(Page excerpt Opens)
20 comments on "What you need to know about tree ferns for a cool climate"

  1. Debby says:

    Our temperature erasures here is going down to 3c should I wrap the top part of the tree in fleece? My only concern is watering when it is wrapped in a fleece. It’s in a pot outside. Where do I water the fern when I have put straw in the centre and it’s wrapped in fleece?

    I loved this article and you tube videos. It would be lovely to see how it be is properly wrapped up in my detail. There’s not much out there which is really helpful when you have a potted plant.

    1. I think the tree fern is probably fine at 3C, it’s when goes down to minus that it may struggle. I haven’t grown a tree fern in a pot myself, and I think it might be best to ask a company that supplies tree ferns, such as Paramount Plants or Architectural Plants. I hope that helps.

  2. Jez Davies says:

    I have kept a reasonably large (6ft) Dicksonia in a big pot for about 6 years now, outdoors in the south of the UK. It seems pretty happy. My question relates to watering over winter. Common advice is to avoid due to potential damage to the crown if it freezes, but how about if freezing is unlikely? Do tree ferns go to sleep over winter and not require manual watering, able to get by with whatever rain occurs?
(Page excerpt Closes)
(Given information Opens)
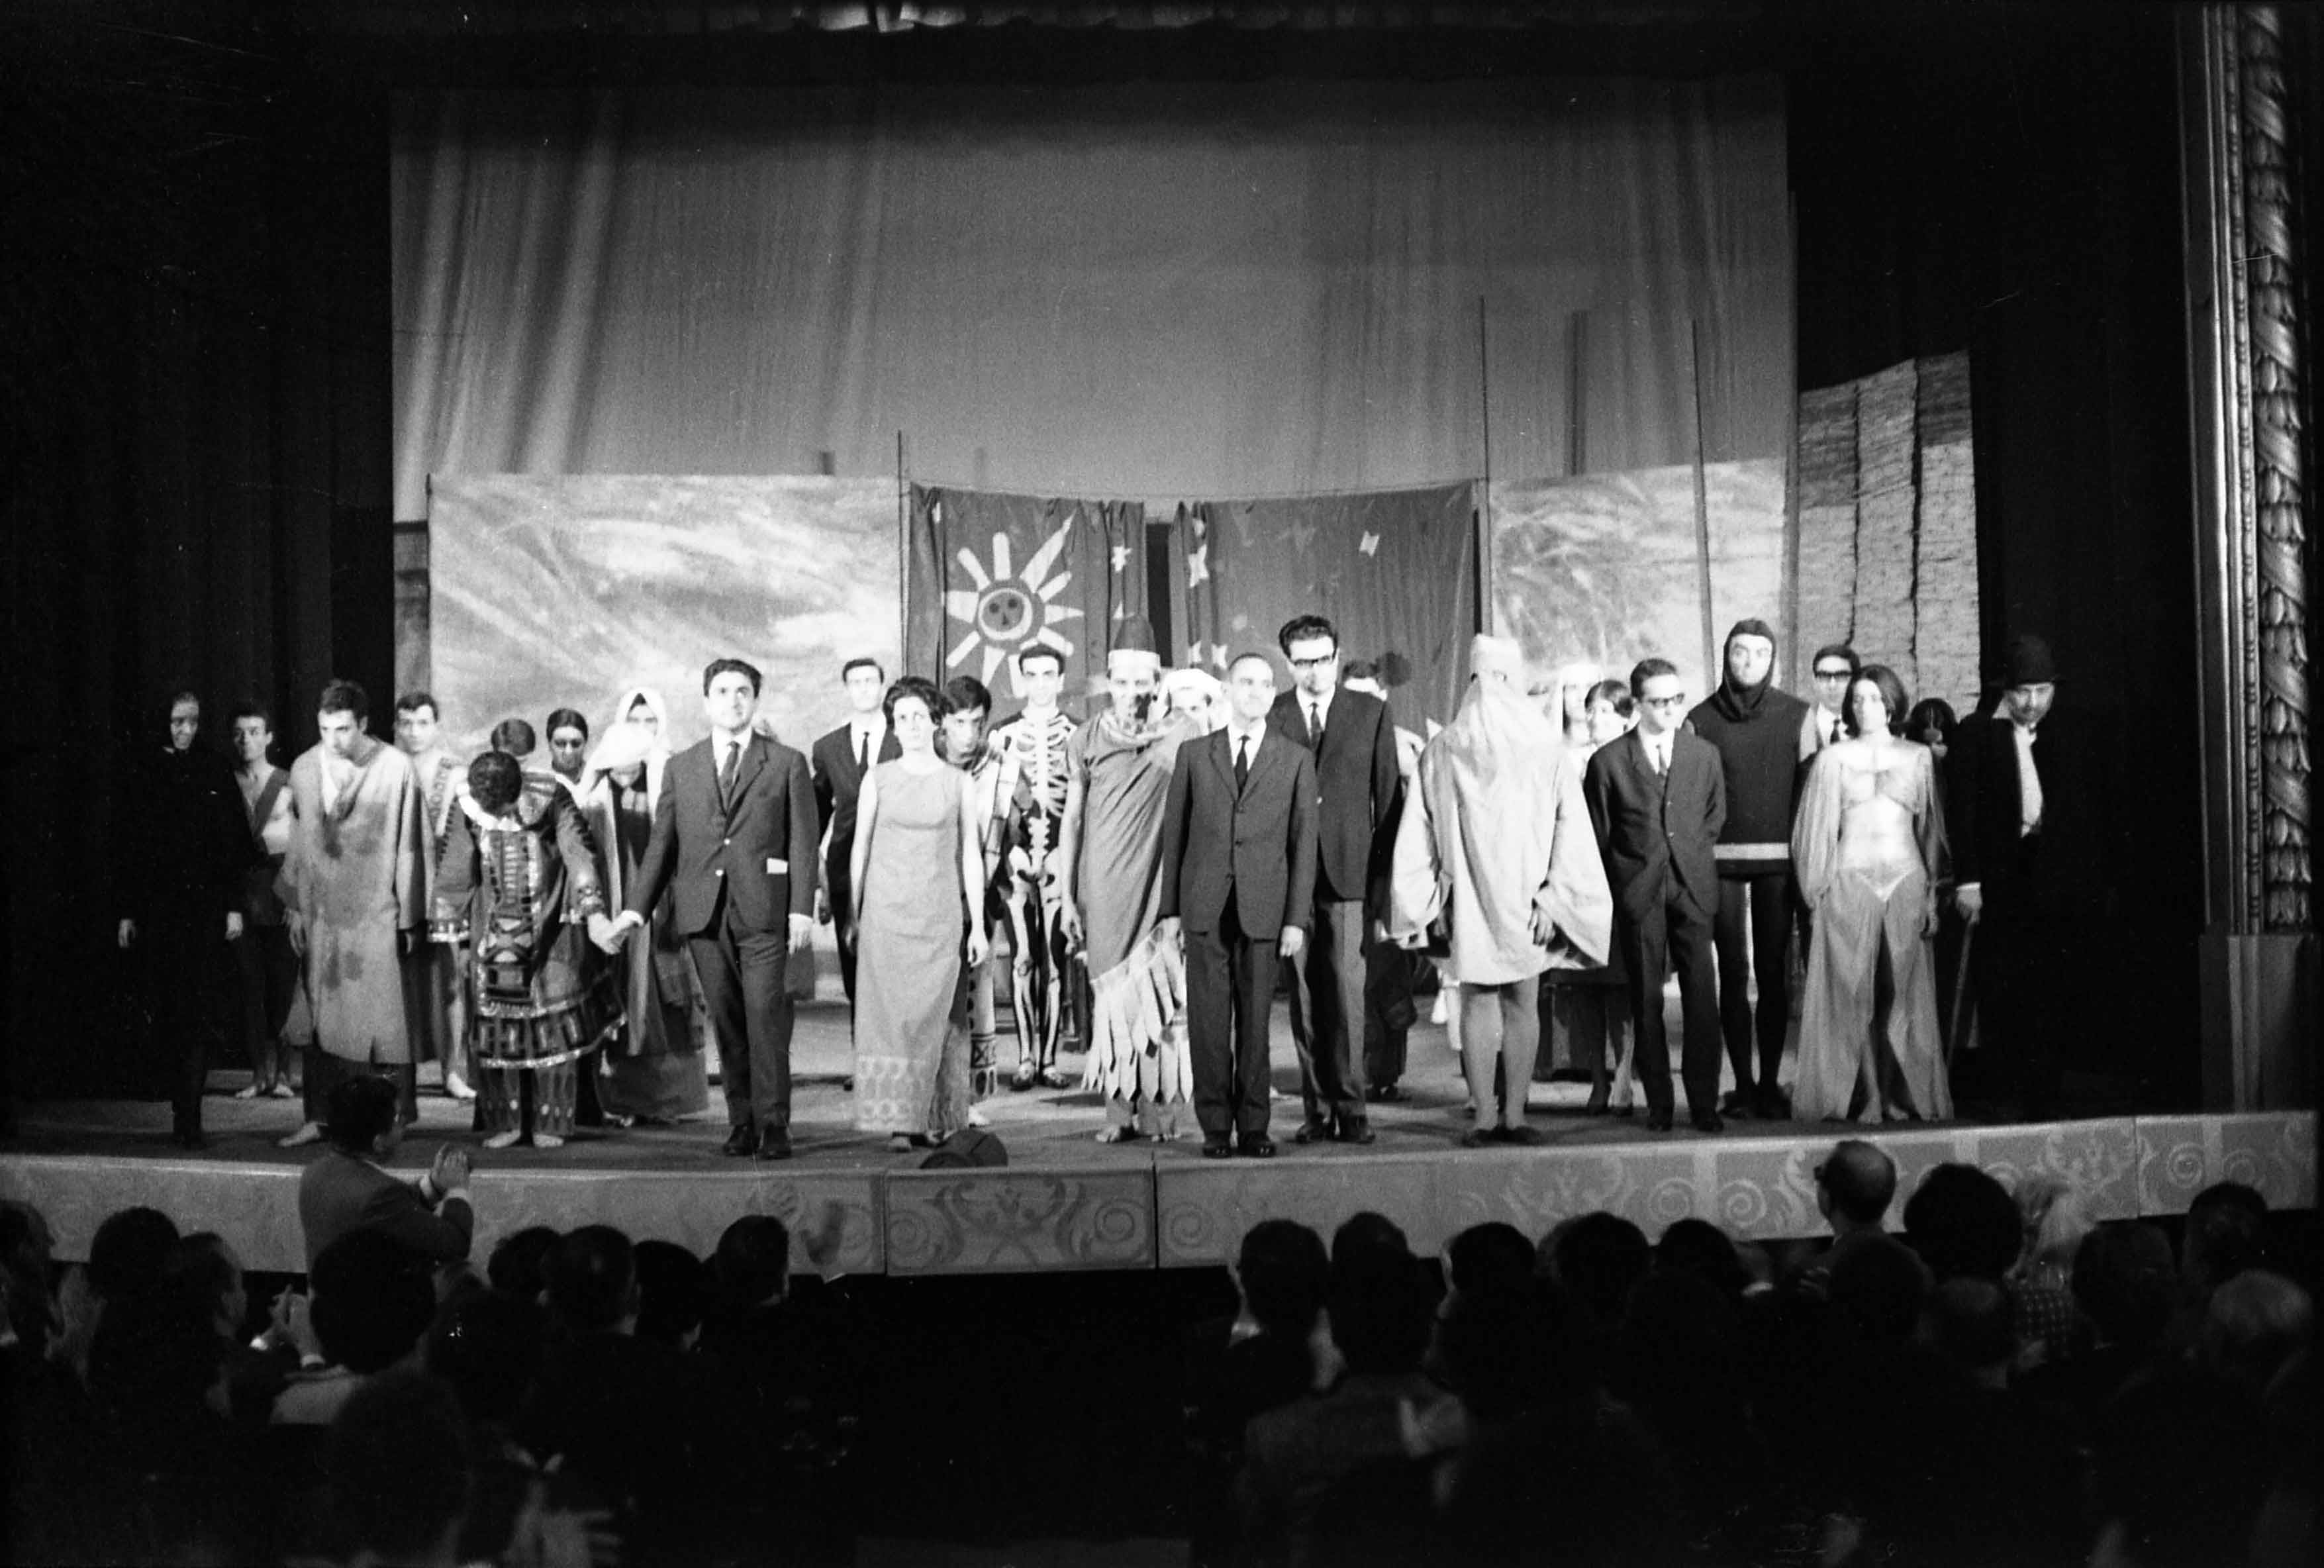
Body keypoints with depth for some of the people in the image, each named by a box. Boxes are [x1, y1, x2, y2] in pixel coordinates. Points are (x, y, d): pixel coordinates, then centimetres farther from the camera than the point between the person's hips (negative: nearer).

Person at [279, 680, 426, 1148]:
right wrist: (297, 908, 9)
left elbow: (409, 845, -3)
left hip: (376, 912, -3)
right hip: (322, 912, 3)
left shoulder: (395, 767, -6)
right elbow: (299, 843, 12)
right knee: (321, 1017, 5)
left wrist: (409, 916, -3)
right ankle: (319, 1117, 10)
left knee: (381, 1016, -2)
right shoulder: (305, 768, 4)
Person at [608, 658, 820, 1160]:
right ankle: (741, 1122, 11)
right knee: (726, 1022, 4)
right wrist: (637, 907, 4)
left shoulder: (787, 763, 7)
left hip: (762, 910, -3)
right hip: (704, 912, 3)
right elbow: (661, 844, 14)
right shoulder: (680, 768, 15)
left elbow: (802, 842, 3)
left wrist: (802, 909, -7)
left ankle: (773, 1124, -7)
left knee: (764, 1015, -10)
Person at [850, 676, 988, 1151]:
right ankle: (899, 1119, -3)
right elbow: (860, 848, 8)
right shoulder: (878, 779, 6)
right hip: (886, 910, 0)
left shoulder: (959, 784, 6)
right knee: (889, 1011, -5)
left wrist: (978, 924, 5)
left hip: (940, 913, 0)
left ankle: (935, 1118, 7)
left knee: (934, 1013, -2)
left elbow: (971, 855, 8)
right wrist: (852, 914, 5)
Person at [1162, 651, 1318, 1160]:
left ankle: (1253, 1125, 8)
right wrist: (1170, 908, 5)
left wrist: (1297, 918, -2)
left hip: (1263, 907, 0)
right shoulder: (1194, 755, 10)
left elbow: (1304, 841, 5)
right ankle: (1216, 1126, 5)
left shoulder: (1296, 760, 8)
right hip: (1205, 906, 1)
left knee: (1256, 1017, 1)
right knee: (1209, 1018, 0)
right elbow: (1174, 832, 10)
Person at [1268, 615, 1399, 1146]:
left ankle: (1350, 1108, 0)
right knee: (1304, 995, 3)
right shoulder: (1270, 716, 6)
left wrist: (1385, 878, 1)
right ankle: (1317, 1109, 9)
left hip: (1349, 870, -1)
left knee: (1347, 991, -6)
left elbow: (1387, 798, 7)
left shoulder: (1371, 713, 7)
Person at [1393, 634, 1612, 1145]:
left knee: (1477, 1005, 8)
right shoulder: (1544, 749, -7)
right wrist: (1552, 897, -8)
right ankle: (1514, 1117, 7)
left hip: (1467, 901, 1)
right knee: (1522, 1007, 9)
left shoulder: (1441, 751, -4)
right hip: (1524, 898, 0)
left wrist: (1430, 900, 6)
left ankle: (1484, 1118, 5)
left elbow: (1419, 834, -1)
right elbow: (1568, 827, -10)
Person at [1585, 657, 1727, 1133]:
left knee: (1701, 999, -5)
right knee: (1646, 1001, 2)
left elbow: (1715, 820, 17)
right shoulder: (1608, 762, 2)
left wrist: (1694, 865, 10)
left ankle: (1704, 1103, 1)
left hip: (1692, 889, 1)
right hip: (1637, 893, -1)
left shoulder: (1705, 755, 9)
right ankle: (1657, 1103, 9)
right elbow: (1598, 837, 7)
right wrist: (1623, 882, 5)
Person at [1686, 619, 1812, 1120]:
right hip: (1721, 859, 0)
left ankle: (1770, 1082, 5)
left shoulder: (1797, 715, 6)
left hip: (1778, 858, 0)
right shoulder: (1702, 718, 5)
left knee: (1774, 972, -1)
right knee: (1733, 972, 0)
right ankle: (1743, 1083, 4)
(Given information Closes)
(Given information Opens)
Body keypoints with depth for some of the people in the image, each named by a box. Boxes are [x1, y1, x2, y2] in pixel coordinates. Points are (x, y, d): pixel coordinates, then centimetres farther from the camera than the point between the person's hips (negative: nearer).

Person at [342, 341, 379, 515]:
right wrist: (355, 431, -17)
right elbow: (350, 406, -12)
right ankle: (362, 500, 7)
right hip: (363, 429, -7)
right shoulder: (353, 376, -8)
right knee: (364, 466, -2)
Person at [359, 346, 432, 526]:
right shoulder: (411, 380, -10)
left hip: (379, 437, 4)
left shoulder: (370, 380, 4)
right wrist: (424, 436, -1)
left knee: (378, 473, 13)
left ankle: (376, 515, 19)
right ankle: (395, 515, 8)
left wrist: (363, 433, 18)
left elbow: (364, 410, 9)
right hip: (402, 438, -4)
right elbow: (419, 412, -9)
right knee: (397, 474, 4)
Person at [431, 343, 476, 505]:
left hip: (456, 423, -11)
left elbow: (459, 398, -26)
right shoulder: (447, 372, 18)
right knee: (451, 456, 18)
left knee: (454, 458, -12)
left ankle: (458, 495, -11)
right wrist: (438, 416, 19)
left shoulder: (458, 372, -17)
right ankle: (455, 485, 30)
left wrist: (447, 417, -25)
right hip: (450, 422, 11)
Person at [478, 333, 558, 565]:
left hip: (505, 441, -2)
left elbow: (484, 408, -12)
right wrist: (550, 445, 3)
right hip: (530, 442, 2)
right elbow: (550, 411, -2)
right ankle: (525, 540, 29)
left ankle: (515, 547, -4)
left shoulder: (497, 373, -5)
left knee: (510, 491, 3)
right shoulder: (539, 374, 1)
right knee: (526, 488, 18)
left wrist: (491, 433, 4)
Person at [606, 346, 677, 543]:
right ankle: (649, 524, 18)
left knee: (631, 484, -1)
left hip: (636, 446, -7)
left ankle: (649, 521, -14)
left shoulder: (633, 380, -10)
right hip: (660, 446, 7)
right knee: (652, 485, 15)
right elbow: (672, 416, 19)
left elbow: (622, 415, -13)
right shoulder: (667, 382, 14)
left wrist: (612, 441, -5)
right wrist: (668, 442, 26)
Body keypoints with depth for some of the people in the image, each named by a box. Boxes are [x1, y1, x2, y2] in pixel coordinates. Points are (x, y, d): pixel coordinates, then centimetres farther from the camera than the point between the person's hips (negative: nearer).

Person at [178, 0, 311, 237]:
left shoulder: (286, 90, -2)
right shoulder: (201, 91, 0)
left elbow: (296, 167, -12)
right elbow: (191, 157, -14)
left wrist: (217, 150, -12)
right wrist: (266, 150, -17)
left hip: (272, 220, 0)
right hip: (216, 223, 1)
(Given information Closes)
▶ _Assigned task A_:
Reproduce a passage from the tree fern comments word for word, beginning at the words "20 comments on" and stopping after "a potted plant.".
▶ _Assigned task B_:
In the tree fern comments, which two companies does the reply suggest asking about tree ferns in pots?
▶ _Assigned task C_:
Using the tree fern comments, explain why the common advice is to avoid watering tree ferns over winter.

▶ _Task answer A_:
20 comments on "What you need to know about tree ferns for a cool climate"

  1. Debby says:

    Our temperature erasures here is going down to 3c should I wrap the top part of the tree in fleece? My only concern is watering when it is wrapped in a fleece. It’s in a pot outside. Where do I water the fern when I have put straw in the centre and it’s wrapped in fleece?

    I loved this article and you tube videos. It would be lovely to see how it be is properly wrapped up in my detail. There’s not much out there which is really helpful when you have a potted plant.

▶ _Task answer B_:
Paramount Plants and Architectural Plants.

▶ _Task answer C_:
The common advice is to avoid winter watering because the crown could be damaged if it freezes.